2.) The authors mention that their system can be easily applicable to a
network of 100 machines, but their experiments consider a maximum of ...
11 <sigh>. Lack of resources is definitely not a excuse for MSR! Is
NetMedic really what it claims to be?
3.) If the real clients communicating with the real machines cannot be
assessed so to not hinder the live environments, why the need of
volunteers? How does this differ from a synthetic workload? The authors
should have been more clear about their methodology.

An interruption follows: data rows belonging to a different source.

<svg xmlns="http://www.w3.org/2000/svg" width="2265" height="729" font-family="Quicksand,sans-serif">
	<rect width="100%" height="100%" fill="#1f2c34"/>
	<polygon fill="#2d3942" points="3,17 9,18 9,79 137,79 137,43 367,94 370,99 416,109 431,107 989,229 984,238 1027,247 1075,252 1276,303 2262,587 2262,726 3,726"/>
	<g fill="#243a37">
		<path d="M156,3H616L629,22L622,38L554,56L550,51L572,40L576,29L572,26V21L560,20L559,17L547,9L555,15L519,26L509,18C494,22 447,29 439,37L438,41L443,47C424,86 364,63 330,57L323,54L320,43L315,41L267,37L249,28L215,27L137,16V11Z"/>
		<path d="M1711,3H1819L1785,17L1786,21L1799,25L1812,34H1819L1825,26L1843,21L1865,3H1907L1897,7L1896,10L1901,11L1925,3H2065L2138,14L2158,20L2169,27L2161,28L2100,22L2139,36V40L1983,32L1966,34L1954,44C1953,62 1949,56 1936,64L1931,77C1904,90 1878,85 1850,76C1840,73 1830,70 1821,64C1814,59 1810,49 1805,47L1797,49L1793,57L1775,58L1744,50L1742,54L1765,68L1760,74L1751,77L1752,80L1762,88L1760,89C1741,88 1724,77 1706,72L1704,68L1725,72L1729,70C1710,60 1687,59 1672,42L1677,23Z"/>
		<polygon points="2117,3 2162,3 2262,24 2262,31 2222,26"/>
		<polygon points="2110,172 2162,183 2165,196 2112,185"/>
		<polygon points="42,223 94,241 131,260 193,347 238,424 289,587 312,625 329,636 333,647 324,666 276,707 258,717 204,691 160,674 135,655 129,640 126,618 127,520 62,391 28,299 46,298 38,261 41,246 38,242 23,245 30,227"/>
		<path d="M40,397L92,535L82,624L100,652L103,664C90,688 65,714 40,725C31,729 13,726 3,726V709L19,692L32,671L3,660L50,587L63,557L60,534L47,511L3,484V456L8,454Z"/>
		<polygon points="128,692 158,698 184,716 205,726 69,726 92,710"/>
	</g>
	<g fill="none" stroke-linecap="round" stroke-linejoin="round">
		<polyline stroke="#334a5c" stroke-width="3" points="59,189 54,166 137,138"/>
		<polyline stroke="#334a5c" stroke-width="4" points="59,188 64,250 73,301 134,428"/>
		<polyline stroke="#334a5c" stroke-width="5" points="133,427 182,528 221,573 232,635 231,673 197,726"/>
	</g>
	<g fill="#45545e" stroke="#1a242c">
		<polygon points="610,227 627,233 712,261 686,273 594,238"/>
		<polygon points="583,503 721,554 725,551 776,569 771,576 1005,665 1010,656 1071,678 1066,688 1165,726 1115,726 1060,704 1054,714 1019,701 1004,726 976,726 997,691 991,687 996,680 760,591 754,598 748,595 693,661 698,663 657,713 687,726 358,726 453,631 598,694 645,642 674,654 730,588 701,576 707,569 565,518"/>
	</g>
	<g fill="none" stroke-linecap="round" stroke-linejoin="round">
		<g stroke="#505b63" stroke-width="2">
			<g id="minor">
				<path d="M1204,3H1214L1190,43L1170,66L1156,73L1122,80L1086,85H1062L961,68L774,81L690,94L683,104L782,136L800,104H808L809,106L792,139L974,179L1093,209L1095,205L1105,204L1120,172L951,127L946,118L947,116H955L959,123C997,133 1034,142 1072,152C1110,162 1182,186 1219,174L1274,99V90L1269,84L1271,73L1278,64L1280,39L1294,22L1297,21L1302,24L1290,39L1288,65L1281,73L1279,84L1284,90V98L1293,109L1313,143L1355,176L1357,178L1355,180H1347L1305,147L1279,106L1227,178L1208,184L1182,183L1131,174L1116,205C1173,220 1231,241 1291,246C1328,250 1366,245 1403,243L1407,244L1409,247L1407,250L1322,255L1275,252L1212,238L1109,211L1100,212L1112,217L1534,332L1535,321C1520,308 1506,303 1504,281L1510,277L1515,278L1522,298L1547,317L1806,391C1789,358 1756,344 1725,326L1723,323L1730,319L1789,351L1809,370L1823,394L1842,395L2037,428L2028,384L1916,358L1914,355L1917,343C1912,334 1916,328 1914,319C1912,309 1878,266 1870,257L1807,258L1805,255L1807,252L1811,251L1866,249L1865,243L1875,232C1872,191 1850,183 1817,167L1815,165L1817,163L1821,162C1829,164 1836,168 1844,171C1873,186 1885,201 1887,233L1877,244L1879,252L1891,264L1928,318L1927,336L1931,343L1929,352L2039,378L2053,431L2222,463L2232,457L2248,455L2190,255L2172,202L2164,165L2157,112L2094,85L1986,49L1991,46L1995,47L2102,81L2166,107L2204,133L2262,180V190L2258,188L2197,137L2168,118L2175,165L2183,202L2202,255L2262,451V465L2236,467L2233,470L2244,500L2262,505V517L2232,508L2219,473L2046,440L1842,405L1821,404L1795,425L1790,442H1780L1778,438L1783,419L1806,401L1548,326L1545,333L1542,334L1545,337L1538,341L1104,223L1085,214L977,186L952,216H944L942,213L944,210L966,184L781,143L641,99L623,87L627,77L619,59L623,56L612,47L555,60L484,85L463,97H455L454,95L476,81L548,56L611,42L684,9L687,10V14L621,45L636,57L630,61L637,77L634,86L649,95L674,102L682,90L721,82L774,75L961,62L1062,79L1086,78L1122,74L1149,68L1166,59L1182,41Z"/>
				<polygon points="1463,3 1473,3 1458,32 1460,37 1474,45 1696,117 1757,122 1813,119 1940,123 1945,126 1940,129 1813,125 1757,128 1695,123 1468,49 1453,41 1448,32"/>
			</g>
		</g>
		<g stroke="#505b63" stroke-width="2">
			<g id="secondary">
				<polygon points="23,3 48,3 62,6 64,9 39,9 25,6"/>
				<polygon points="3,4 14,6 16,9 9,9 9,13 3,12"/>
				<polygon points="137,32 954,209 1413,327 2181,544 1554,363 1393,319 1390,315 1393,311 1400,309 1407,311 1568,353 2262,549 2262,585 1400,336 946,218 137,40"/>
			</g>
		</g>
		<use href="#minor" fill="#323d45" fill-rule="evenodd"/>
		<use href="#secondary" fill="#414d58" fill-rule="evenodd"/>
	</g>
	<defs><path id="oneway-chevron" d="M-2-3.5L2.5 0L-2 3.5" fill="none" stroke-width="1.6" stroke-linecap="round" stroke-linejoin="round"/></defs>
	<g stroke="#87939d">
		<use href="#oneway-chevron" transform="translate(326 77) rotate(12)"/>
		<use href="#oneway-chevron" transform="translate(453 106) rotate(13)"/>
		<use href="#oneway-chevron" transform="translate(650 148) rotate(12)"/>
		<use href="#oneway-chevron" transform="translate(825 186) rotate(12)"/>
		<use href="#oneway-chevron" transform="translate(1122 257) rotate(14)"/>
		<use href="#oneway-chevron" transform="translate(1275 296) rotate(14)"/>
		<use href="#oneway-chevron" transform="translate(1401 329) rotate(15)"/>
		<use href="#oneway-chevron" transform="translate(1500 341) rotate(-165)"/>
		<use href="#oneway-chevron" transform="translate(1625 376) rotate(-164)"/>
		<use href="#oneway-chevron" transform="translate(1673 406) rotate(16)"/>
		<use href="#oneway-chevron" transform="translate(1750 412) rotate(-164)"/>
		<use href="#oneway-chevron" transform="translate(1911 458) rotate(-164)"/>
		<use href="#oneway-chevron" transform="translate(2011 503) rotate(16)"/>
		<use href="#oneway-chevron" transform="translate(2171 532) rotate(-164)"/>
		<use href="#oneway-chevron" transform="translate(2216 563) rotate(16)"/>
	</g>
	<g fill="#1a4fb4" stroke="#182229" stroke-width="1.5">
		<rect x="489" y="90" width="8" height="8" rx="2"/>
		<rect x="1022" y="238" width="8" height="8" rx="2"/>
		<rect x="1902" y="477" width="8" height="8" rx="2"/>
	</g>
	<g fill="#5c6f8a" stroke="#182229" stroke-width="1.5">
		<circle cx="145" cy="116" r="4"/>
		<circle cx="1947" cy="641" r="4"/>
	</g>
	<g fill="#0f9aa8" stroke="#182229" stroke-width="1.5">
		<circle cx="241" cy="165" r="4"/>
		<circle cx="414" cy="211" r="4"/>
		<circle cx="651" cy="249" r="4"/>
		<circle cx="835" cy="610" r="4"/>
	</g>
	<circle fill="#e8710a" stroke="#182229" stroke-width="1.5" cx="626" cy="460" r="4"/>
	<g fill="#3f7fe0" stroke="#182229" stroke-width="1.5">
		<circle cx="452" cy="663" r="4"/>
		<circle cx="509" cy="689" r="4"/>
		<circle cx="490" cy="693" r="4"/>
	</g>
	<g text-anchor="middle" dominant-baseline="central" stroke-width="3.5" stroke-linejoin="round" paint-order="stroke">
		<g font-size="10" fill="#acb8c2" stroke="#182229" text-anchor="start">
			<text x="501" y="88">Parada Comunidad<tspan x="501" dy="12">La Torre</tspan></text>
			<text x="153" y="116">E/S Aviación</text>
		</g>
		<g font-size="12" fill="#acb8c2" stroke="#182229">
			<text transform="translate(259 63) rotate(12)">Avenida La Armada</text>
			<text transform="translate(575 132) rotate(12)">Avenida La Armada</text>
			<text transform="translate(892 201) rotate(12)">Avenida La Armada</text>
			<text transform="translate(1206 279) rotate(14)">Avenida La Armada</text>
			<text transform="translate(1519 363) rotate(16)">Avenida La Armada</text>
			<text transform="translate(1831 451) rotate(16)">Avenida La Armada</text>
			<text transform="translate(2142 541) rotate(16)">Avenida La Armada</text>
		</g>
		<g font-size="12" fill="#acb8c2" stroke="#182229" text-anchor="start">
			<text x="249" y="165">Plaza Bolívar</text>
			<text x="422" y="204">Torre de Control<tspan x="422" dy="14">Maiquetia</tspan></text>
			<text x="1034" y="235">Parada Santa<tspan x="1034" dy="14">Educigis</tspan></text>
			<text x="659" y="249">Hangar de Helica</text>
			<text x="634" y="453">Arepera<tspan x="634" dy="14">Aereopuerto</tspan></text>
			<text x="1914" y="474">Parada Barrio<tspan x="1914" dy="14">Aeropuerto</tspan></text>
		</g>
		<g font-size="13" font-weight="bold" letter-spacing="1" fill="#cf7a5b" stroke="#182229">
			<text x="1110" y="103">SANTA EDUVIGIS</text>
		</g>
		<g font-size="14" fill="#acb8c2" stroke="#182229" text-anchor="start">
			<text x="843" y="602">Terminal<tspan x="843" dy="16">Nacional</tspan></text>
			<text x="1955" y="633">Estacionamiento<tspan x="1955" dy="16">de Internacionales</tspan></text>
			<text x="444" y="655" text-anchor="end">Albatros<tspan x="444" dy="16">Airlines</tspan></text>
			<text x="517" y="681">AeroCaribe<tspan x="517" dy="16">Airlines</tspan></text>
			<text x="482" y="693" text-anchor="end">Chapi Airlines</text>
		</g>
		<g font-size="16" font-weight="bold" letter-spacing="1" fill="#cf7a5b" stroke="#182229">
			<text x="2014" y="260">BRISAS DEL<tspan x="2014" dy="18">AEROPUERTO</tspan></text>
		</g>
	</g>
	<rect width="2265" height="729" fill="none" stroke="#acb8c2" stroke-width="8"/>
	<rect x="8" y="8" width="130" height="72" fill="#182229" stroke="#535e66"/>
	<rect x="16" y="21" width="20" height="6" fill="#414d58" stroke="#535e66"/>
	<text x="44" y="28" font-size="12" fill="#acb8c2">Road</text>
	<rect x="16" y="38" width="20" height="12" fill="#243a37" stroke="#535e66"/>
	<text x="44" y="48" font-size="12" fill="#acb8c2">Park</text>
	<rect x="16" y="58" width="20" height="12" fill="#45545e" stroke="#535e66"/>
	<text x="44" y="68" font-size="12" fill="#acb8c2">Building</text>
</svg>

4.) The authors mention that active probing is used to measure path loss
rate. It is a well-known fact that active probing can actually influence
the measurements. In the case of NetMedic, this is even worse, since
path pathologies is one the possible causes of abnormal behaviors, which
means that, in extreme cases, NetMedic can induce the abnormal behaviors
that it is trying to identify.
Ideas for further work
The main idea for future work is to actually verify whether NetMedic
scales to large-enterprise networks. In addition, the history-based
techniques can be applied to identify patterns in other types of
diagnosis systems, e.g., IDS, network tomography, etc.